> Job item: In the entries that follow, how many lines include the string "picture"? The answer is the number only.

> Data for this task:
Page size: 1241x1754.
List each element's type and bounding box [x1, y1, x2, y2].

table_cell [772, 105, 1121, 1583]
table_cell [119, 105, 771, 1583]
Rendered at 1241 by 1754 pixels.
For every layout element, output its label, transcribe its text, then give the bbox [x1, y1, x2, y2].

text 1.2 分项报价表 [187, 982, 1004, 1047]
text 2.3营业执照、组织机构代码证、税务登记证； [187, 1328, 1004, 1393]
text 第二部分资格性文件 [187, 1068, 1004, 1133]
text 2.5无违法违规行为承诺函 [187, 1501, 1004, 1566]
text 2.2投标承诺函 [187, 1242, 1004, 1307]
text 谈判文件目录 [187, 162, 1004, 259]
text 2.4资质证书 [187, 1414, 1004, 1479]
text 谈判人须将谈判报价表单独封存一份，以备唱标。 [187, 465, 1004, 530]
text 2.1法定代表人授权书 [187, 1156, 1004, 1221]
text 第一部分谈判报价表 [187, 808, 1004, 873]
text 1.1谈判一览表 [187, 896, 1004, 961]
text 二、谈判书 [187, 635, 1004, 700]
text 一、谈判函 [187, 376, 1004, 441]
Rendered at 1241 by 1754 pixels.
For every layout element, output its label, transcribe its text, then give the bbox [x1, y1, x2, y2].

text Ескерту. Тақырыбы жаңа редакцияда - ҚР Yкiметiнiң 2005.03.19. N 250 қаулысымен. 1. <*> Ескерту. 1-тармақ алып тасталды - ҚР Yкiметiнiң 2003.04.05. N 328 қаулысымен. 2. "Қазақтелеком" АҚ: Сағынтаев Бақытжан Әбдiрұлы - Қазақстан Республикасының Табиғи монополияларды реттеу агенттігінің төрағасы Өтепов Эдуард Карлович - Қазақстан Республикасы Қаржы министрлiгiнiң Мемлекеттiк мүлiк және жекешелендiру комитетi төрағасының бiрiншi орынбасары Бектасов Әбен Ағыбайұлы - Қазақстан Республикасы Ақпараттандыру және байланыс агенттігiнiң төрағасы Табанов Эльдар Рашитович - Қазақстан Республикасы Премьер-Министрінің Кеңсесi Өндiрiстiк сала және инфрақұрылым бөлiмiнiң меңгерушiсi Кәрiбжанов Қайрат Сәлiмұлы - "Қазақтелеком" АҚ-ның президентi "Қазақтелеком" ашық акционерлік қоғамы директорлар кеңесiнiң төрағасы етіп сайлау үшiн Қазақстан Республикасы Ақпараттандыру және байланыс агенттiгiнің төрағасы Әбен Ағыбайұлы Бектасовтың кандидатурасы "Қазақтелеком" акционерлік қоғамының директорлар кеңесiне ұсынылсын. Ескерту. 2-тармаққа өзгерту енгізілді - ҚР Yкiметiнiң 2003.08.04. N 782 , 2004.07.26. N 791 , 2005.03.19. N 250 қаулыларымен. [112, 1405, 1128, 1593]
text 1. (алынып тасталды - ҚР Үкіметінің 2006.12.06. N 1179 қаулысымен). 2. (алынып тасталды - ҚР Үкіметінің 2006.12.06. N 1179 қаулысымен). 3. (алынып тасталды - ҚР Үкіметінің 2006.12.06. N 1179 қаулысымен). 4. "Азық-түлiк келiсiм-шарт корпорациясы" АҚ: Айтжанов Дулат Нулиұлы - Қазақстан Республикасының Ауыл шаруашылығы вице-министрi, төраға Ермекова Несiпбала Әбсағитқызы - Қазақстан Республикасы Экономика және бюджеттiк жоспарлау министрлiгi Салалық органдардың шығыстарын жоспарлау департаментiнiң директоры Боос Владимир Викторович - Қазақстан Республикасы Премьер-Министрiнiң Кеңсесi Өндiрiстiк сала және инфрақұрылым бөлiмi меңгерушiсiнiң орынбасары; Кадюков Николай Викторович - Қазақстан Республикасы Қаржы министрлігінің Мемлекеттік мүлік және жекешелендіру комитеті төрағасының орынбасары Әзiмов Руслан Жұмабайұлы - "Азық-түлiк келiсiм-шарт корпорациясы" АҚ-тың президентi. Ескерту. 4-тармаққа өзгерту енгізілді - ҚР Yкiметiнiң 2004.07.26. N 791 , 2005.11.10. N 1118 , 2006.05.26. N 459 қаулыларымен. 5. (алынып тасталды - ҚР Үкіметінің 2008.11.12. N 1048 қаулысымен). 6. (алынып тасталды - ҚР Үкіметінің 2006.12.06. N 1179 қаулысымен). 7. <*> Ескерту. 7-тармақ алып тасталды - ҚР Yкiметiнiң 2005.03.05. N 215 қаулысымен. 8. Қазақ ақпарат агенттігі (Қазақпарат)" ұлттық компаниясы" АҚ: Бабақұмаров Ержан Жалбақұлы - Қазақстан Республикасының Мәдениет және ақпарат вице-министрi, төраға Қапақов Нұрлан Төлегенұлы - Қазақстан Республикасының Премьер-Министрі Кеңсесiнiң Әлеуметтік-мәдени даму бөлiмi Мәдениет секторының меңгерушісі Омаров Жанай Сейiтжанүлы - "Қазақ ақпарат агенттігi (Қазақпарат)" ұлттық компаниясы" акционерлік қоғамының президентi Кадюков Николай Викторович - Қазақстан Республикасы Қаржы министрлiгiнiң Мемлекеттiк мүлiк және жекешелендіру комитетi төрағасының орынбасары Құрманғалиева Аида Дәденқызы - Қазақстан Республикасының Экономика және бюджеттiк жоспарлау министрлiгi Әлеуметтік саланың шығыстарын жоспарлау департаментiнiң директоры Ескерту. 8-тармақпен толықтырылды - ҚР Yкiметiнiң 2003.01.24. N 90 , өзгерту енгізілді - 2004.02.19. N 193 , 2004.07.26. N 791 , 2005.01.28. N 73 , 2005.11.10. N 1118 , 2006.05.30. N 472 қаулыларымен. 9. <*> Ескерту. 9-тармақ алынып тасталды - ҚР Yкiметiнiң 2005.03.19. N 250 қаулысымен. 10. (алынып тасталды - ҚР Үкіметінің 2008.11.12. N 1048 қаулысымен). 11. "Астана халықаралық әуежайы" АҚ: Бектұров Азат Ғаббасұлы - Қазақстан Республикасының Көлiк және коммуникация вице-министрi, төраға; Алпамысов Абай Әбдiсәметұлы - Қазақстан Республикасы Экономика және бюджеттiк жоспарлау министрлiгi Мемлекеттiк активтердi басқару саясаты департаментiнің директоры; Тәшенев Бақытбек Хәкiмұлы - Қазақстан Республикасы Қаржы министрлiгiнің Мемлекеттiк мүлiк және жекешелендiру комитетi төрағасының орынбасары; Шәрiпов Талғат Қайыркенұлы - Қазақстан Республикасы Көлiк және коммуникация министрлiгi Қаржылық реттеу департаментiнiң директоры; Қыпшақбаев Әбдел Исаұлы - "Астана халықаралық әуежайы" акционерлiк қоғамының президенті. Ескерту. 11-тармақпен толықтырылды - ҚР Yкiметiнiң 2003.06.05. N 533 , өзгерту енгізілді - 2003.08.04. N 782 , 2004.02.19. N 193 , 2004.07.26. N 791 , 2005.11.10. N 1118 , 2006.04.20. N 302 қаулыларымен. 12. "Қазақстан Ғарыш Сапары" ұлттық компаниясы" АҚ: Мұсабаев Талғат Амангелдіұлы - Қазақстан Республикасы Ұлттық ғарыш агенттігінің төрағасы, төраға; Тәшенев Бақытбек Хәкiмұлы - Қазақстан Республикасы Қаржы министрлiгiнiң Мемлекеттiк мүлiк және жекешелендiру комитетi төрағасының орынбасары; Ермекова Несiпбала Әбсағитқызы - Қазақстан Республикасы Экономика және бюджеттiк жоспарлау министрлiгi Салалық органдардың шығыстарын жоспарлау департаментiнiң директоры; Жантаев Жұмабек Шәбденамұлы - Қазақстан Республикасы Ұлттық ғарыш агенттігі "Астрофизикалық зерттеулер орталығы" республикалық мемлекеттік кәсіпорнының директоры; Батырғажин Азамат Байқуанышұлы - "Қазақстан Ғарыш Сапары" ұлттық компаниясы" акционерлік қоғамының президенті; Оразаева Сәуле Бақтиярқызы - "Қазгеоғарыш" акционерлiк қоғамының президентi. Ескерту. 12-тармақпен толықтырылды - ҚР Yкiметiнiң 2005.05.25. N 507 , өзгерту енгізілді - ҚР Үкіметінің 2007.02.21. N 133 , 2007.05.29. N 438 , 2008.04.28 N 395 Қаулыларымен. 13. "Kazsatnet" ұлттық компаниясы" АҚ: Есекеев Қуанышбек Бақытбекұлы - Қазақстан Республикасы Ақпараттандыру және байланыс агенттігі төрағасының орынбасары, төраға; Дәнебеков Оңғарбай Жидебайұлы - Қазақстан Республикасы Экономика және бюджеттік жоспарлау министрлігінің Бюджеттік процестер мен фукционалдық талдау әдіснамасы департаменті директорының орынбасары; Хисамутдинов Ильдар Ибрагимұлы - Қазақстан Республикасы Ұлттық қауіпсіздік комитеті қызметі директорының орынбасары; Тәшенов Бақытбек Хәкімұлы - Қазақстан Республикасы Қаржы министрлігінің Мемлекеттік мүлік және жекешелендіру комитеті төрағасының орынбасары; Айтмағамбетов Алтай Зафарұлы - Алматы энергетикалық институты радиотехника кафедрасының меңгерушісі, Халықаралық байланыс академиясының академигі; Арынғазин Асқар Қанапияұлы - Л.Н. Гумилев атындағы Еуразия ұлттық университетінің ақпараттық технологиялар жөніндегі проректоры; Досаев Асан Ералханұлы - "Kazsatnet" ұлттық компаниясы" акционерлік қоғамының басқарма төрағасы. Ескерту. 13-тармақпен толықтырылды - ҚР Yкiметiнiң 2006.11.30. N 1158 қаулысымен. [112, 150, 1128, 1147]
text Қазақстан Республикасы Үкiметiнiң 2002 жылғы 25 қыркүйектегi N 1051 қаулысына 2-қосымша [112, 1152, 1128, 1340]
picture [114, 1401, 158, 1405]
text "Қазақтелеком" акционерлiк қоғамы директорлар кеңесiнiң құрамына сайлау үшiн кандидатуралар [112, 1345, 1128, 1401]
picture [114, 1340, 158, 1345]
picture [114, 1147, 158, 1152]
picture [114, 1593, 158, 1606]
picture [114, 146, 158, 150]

> Solution to this problem: 5